DESIGN: An internet-based survey of paediatric intensive care doctors in Australia and New Zealand between 7 and 30 November 2016.

SETTING: Paediatric intensive care units with greater than 400 admissions annually.

PARTICIPANTS: Paediatric intensive care specialists and junior medical staff.

MAIN OUTCOME MEASURES: Preferences for FBT and markers of fluid responsiveness.

RESULTS: There were 106/175 respondents (61%); 0.9% saline and 4% albumin are used frequently or almost always by 86% and 57% of respondents respectively. The preferred volume and duration were 10 mL/kg in less than 10 minutes. The highest rated markers of fluid responsiveness were heart rate and blood pressure - rated as "good" or "very good" by 75% and 58% of respondents respectively.

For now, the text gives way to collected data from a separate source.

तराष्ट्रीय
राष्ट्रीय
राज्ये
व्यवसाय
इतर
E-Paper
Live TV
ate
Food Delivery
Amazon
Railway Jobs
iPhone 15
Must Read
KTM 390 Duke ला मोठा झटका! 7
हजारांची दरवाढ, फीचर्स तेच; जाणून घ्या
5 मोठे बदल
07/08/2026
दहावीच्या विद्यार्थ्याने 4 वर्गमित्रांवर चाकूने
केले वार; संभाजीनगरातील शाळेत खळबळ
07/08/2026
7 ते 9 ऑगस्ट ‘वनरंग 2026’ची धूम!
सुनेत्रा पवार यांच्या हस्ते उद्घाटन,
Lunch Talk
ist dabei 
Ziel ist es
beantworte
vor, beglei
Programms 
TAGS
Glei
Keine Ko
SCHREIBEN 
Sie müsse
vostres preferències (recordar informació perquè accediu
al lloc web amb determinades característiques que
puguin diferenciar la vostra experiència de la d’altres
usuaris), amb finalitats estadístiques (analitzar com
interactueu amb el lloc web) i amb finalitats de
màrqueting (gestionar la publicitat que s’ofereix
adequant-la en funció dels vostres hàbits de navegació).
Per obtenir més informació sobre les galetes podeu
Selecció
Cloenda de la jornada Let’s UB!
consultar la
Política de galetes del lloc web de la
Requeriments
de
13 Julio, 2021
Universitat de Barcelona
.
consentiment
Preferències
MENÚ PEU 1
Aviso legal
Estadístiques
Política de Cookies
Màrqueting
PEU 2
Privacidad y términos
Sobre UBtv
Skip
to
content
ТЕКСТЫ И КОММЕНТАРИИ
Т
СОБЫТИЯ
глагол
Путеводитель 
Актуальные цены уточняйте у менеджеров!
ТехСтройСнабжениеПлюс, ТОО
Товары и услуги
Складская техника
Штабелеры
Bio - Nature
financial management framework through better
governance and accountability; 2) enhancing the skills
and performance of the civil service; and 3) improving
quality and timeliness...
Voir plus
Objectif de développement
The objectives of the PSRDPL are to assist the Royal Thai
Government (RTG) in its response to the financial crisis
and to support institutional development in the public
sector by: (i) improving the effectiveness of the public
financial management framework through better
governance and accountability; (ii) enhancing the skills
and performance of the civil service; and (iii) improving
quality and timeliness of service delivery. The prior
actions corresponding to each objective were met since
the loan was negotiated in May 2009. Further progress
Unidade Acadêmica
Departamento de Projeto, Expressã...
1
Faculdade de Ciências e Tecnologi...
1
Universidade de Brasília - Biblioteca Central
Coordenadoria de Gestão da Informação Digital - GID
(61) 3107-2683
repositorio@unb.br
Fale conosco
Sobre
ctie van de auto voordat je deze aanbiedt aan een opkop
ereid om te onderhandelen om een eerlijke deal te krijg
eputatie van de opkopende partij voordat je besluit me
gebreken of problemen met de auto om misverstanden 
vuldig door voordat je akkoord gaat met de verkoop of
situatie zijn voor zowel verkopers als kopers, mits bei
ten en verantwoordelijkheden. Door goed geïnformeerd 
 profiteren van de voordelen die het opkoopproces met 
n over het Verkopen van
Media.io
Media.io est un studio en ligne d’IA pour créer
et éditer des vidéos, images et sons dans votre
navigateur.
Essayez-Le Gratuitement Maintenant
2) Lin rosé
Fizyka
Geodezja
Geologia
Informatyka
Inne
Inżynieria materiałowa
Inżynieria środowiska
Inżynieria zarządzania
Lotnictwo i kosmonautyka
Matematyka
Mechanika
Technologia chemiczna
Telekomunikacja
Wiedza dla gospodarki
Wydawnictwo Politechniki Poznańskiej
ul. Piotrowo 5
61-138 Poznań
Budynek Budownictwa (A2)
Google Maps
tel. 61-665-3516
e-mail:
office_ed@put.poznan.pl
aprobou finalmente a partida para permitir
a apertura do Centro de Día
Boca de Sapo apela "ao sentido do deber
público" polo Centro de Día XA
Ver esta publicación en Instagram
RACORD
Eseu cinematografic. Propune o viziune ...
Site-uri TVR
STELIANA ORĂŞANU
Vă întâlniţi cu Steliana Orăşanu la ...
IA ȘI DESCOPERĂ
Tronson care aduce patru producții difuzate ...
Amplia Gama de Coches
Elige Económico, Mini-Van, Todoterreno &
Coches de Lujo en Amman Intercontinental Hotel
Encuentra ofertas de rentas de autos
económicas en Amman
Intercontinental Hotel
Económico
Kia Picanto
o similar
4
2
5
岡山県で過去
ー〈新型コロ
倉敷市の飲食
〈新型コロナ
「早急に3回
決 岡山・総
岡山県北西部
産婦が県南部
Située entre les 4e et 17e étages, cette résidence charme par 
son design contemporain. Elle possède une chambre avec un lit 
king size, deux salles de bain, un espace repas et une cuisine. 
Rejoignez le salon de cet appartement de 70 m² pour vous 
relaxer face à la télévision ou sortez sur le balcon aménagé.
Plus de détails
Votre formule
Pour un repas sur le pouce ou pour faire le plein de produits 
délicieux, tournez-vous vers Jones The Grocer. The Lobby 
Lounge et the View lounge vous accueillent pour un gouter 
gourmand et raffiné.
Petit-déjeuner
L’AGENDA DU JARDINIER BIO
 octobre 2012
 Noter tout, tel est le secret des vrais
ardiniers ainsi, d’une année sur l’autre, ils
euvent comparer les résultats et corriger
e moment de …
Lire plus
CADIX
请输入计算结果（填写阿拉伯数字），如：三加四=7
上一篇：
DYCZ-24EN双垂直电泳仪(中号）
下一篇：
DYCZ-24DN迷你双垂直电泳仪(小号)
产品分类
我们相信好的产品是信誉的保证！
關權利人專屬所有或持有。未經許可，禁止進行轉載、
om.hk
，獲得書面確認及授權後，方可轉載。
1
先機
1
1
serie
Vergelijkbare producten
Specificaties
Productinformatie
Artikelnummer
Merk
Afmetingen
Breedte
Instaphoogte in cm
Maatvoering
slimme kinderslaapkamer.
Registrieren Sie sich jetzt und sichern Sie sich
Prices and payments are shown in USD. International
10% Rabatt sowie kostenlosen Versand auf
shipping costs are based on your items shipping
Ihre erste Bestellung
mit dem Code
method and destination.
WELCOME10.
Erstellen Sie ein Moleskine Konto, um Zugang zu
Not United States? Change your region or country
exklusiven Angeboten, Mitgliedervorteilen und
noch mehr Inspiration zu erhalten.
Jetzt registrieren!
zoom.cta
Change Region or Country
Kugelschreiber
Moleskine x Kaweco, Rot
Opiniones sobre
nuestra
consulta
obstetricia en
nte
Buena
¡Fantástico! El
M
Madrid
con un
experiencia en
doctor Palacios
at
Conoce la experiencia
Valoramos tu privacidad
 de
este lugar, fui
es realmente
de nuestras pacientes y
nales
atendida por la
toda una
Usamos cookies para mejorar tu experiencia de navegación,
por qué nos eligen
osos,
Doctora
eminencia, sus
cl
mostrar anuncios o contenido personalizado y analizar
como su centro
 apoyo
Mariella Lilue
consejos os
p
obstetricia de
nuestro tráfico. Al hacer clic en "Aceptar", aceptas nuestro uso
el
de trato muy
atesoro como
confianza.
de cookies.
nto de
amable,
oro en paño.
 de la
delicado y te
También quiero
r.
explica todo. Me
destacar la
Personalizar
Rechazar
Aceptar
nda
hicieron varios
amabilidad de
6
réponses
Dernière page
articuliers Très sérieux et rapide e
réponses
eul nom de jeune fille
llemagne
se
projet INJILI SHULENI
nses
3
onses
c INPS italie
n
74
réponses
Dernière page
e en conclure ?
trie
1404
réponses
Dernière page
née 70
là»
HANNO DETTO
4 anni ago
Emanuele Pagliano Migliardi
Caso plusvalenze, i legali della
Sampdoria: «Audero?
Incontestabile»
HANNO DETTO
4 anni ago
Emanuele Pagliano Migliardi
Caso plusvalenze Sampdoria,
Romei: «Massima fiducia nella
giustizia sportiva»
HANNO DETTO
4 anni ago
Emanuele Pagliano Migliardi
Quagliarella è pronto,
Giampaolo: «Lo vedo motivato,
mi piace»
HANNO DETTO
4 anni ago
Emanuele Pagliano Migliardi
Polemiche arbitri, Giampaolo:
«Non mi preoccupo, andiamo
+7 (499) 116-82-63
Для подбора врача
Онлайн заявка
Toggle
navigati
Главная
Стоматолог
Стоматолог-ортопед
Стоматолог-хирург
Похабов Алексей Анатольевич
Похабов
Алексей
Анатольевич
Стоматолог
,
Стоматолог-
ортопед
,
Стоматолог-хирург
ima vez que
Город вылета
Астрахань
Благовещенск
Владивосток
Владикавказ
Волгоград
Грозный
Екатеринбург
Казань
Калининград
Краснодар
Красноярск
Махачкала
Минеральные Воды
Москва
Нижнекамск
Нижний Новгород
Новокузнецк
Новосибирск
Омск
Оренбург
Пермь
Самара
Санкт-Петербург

Central venous saturations and serum lactate were the highest rated biochemical markers. The most frequently expected magnitude of change for heart rate and blood pressure was 6-15% by 89% and 76% of respondents respectively. The preferred fluid composition for sepsis, trauma, traumatic brain injury and acute lung injury was 0.9% saline, and 4% albumin for post-operative cardiac surgery.

CONCLUSIONS: Paediatric intensive care doctors prefer 0.9% saline and 4% albumin for FBT. Heart rate and blood pressure are the most preferred markers to assess fluid responsiveness. Preferences for FBT in specific conditions exist.